L’article 700 du code de procédure civile dispose que le juge condamne la partie tenue aux dépens ou qui perd son procès à payer :
1° A l’autre partie la somme qu’il détermine, au titre des frais exposés et non compris dans les dépens ;
2° Et, le cas échéant, à l’avocat du bénéficiaire de l’aide juridictionnelle partielle ou totale une somme au titre des honoraires et frais, non compris dans les dépens, que le bénéficiaire de l’aide aurait exposés s’il n’avait pas eu cette aide. Dans ce cas, il est procédé comme il est dit aux alinéas 3 et 4 de l’article 37 de la loi n° 91-647 du 10 juillet 1991.
Dans tous les cas, le juge tient compte de l’équité ou de la situation économique de la partie condamnée. Il peut, même d’office, pour des raisons tirées des mêmes considérations, dire qu’il n’y a pas lieu à ces condamnations. Néanmoins, s’il alloue une somme au titre du 2° du présent article, celle-ci ne peut être inférieure à la part contributive de l’Etat.
M. [U] [Z] et Mme [D] [K] épouse [Z] seront condamnés aux entiers dépens de l’instance.
En l’espèce, l’équité commande de débouter les parties de leurs demandes au titre de l’article 700 du code de procédure civile.
Sur l’exécution provisoire
L’article 514 du code de procédure civile dispose que les décisions de première instance sont de droit exécutoires à titre provisoire à moins que la loi ou la décision rendue n’en dispose autrement.
Il convient de rappeler que la présente décision est exécutoire par provision.

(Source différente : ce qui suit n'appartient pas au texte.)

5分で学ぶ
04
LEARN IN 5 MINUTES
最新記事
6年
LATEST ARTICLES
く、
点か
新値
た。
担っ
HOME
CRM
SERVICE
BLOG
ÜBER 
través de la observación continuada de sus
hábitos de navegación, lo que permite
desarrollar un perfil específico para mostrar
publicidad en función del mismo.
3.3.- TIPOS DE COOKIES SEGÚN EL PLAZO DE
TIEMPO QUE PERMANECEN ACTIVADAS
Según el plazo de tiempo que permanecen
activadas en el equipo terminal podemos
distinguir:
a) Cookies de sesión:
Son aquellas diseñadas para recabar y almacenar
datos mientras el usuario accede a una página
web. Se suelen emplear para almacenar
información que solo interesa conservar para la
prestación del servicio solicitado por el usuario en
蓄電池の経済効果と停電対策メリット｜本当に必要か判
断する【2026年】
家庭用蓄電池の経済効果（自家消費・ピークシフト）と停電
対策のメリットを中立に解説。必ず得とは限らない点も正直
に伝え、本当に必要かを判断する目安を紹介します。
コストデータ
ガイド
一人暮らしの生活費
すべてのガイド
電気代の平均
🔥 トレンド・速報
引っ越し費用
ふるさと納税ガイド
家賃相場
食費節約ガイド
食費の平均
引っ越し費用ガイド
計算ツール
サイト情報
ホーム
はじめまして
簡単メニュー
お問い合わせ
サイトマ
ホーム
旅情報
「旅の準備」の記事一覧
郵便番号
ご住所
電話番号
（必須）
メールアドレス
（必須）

Il n’y a lieu de l’écarter.
PAR CES MOTIFS
Le juge de l’exécution,
DEBOUTE Mme [L] [V] de sa demande tendant à voir écarter les pièces 29 et 30 ;
DECLARE la contestation de la saisie-attribution opérée le 1er juin 2022 RECEVABLE ;
Au fond,
DEBOUTE M. [U] [Z] et Mme [D] [K] épouse [Z] de leur demande d’annulation et de mainlevée de la saisie-attribution opérée le 1er juin 2022 ;
VALIDE la saisie-attribution opérée le 1er juin 2022 sur les comptes bancaires de M. [U] [Z] et Mme [D] [K] épouse [Z] ;
CANTONNE les effets de cette saisie-attribution à la somme de 2 066,64€ (deux mille soixante-six euros et soixante-quatre centimes) ;
DEBOUTE M. [U] [Z] et Mme [D] [K] épouse [Z] de leur demande indemnitaire ;
CONDAMNE in solidum M. [U] [Z] et Mme [D] [K] épouse [Z] aux dépens ;
DEBOUTE M. [U] [Z], Mme [D] [K] épouse [Z] et Mme [L] [V] de leurs demandes au titre de l’article 700 du code de procédure civile ;
CONSTATE l’exécution provisoire de plein droit du présent jugement ;
Le présent jugement, prononcé par mise à disposition au greffe à la date indiquée en tête des présentes, est signé par le juge présidant l’audience qui l’a rendu et le greffier.